The movable shield 5 and the fixed shield 6 are installed on the outer side of the support arm body 1 and fixedly connected through bolts, heat insulation materials are filled at the interface, and the displacement measuring device 2, the pressure monitoring device 3, the pneumatic device 4, cables of the pneumatic device and a pneumatic pipeline of the pneumatic device are subjected to totally-enclosed thermal protection. Specifically, cables of the displacement measuring device 2 and the pressure monitoring device 3 enter the inside of the support arm body 1 from the upper end through the enclosed space between the support arm body 1 and the movable shield 5 and the fixed shield 6, and then enter the table body of the launching table 7 to be connected to the remote control system. Wherein because the displacement measuring device 2 function is the displacement value when measuring the support arm and going up and down to move in real time, so its upper end cable carries out length redundancy processing in the upper portion, causes the damage of dragging to the cable when avoiding the support arm body 1 to go up and down to move. Wherein the installation between the moving shield 5 and the fixed shield 6 adopts a staggered closed structure, and the installation gap is filled with heat insulating material, see fig. 3.
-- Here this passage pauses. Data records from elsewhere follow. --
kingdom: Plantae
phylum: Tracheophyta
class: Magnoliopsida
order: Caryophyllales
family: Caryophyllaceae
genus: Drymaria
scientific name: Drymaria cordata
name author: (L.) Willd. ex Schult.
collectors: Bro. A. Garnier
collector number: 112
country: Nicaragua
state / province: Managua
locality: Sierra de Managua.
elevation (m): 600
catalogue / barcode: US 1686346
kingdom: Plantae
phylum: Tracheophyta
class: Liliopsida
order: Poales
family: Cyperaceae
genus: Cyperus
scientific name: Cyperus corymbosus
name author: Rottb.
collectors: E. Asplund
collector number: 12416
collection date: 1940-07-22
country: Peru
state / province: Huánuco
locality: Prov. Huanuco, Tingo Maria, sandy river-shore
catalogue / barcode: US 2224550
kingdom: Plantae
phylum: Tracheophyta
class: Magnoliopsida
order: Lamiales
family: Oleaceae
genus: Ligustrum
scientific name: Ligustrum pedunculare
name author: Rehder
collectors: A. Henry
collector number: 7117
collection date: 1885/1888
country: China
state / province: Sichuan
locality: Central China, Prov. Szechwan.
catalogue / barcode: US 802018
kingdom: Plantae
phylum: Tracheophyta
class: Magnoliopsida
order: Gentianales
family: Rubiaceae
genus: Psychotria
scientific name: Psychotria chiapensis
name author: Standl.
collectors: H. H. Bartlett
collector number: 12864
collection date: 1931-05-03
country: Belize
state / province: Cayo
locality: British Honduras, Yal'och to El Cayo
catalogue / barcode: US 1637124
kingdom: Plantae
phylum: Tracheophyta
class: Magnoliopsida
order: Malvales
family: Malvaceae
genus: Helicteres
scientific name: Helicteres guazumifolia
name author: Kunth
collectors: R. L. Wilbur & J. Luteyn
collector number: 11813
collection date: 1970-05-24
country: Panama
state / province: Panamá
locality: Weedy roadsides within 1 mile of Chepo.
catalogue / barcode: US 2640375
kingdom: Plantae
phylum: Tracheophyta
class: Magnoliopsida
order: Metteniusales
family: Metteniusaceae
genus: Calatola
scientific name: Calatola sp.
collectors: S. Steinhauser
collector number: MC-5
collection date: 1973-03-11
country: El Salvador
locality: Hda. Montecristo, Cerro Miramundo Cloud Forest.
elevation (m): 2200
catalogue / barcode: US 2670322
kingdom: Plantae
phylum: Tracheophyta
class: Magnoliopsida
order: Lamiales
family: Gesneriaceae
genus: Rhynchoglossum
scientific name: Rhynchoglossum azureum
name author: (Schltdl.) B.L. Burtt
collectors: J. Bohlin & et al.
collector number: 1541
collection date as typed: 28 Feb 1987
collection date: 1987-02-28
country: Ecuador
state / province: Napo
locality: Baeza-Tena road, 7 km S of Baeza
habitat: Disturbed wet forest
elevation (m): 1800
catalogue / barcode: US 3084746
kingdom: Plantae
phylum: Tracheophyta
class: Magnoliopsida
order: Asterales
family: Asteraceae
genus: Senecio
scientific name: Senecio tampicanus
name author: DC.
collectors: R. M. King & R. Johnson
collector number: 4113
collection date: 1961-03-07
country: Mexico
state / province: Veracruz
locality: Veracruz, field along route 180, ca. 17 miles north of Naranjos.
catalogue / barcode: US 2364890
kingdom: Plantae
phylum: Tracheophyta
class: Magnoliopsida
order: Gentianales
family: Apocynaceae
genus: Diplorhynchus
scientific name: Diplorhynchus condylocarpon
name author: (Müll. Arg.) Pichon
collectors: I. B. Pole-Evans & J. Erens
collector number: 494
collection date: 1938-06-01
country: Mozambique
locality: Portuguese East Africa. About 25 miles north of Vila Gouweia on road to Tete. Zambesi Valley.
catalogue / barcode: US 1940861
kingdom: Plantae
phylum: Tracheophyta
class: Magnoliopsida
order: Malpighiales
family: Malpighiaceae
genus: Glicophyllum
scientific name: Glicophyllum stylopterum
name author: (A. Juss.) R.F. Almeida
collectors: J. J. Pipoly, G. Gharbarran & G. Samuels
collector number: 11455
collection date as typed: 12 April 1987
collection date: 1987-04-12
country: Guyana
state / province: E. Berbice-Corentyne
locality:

Fig. 2 is a schematic structural diagram of a support arm body of a support arm using a totally enclosed heat protection structure according to an embodiment of the present invention. Referring to fig. 2, in the present embodiment, the support arm body 1 includes a transmission 8, a screw-nut mechanism 9, a support mechanism, and a wind-proof lever assembly 10. The transmission device 8 is connected with the screw-nut mechanism 9 through an involute spline, the upper end ring of a nut in the screw-nut mechanism 9 plays a supporting role and is reliably matched with the supporting mechanism, the supporting mechanism comprises a supporting seat 12 and a guide frame 11, a windproof pull rod assembly 10 is arranged in the supporting seat 12 and the guide frame 11 and is used for supporting an arrow body and executing lifting action, and the windproof pull rod assembly 10 can extend and retract under the action of the pneumatic device 4.

The upper part of a pneumatic pipeline of the pneumatic device 4 adopts a hose, is connected with the windproof pull rod assembly 10 by a ferrule type joint, is fixed on a supporting seat 12 by a pipe clamp and can move up and down along with a supporting mechanism; the lower part adopts a metal pipeline which is connected with the hose by adopting a crossover sub.

While embodiments of the present invention have been shown and described, it will be understood by those of ordinary skill in the art that: various changes, modifications, substitutions and alterations can be made to the embodiments without departing from the principles and spirit of the invention, the scope of which is defined by the claims and their equivalents, and all changes that come within the meaning and range of equivalency of the claims are to be embraced within their scope.